**WHAT THE TASK REQUIRES**
Exactly as written, set down each line of the data below except its pictures.

↓↓↓

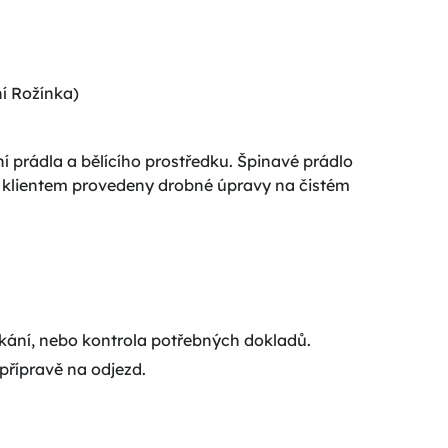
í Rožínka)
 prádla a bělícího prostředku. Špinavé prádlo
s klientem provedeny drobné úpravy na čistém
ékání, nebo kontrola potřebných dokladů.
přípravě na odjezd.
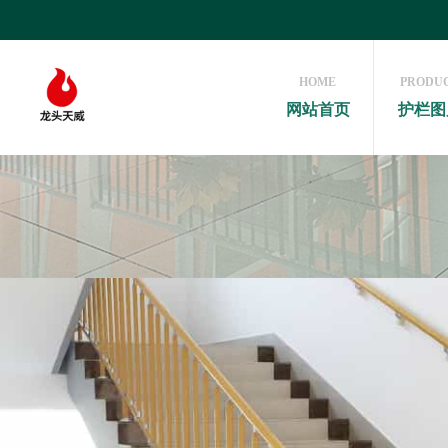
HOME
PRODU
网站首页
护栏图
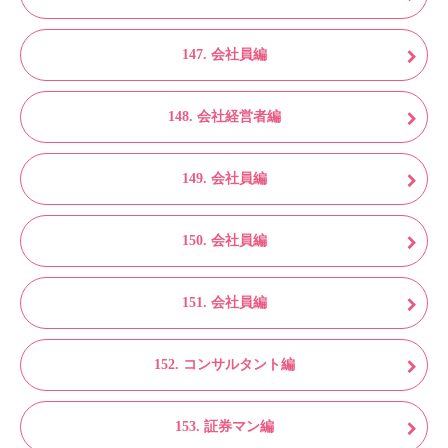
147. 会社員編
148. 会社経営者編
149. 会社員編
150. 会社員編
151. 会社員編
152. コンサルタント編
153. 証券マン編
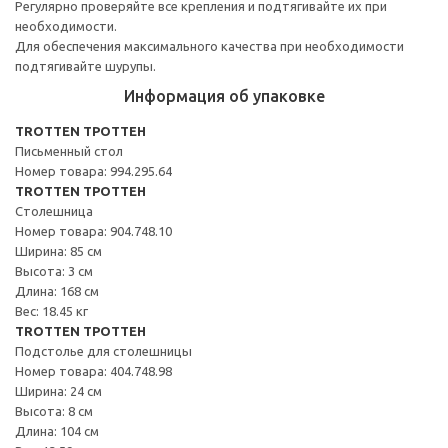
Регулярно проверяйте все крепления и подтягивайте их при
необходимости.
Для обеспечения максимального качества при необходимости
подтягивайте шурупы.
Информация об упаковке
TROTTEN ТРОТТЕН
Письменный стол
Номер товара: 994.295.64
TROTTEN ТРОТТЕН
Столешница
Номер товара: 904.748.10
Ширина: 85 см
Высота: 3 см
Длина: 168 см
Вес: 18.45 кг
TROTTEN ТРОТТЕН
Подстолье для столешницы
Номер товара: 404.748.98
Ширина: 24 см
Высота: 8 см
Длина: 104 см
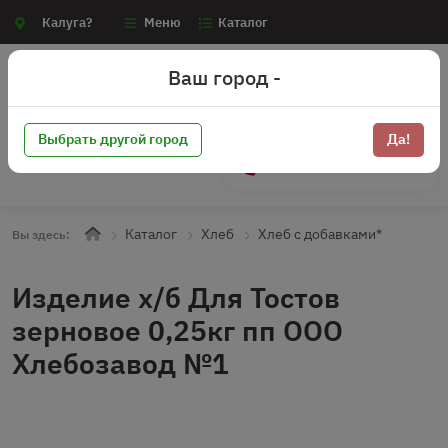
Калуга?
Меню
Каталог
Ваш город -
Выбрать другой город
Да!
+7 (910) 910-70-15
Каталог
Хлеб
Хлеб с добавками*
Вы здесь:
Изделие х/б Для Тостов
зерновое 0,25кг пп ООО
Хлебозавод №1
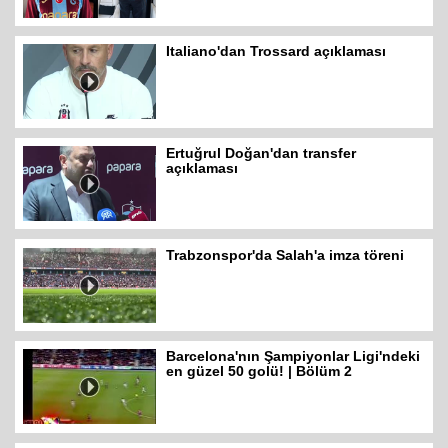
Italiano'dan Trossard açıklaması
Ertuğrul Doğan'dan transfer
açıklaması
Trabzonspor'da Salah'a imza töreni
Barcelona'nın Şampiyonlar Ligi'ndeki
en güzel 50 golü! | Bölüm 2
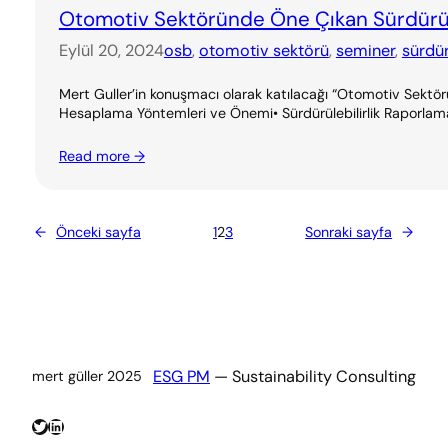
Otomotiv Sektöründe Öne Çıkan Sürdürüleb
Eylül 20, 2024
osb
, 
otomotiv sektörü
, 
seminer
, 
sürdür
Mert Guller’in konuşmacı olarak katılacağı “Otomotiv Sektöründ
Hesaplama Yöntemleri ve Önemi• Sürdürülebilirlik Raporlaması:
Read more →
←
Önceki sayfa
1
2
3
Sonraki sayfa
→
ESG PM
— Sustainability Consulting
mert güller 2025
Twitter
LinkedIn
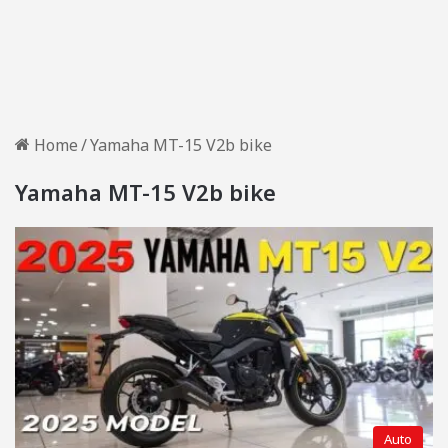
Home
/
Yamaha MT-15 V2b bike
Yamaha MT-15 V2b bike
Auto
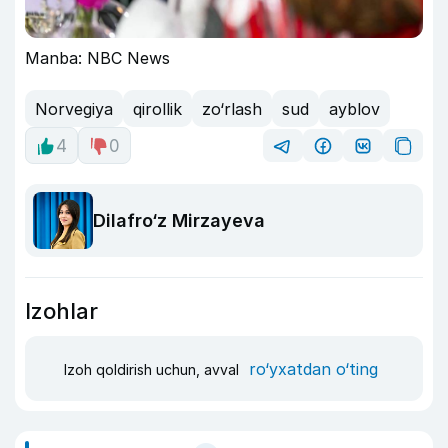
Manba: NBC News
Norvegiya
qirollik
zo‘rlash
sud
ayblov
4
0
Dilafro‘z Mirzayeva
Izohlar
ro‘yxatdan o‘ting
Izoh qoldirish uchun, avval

↑↑↑

**RESPONSE FOR THIS EXERCISE**
í Rožínka)
 prádla a bělícího prostředku. Špinavé prádlo
s klientem provedeny drobné úpravy na čistém
ékání, nebo kontrola potřebných dokladů.
přípravě na odjezd.
HOME
PRODU
网站首页
护栏图
147. 会社員編
148. 会社経営者編
149. 会社員編
150. 会社員編
151. 会社員編
152. コンサルタント編
153. 証券マン編
Регулярно проверяйте все крепления и подтягивайте их при
необходимости.
Для обеспечения максимального качества при необходимости
подтягивайте шурупы.
Информация об упаковке
TROTTEN ТРОТТЕН
Письменный стол
Номер товара: 994.295.64
TROTTEN ТРОТТЕН
Столешница
Номер товара: 904.748.10
Ширина: 85 см
Высота: 3 см
Длина: 168 см
Вес: 18.45 кг
TROTTEN ТРОТТЕН
Подстолье для столешницы
Номер товара: 404.748.98
Ширина: 24 см
Высота: 8 см
Длина: 104 см
Калуга?
Меню
Каталог
Ваш город -
Выбрать другой город
Да!
+7 (910) 910-70-15
Каталог
Хлеб
Хлеб с добавками*
Вы здесь:
Изделие х/б Для Тостов
зерновое 0,25кг пп ООО
Хлебозавод №1
Italiano'dan Trossard açıklaması
Ertuğrul Doğan'dan transfer
açıklaması
Trabzonspor'da Salah'a imza töreni
Barcelona'nın Şampiyonlar Ligi'ndeki
en güzel 50 golü! | Bölüm 2
Otomotiv Sektöründe Öne Çıkan Sürdürüleb
Eylül 20, 2024
osb
, 
otomotiv sektörü
, 
seminer
, 
sürdür
Mert Guller’in konuşmacı olarak katılacağı “Otomotiv Sektöründ
Hesaplama Yöntemleri ve Önemi• Sürdürülebilirlik Raporlaması:
Read more →
←
Önceki sayfa
1
2
3
Sonraki sayfa
→
ESG PM
— Sustainability Consulting
mert güller 2025
Twitter
LinkedIn
Home
/
Yamaha MT-15 V2b bike
Yamaha MT-15 V2b bike
Auto
Manba: NBC News
Norvegiya
qirollik
zo‘rlash
sud
ayblov
4
0
Dilafro‘z Mirzayeva
Izohlar
ro‘yxatdan o‘ting
Izoh qoldirish uchun, avval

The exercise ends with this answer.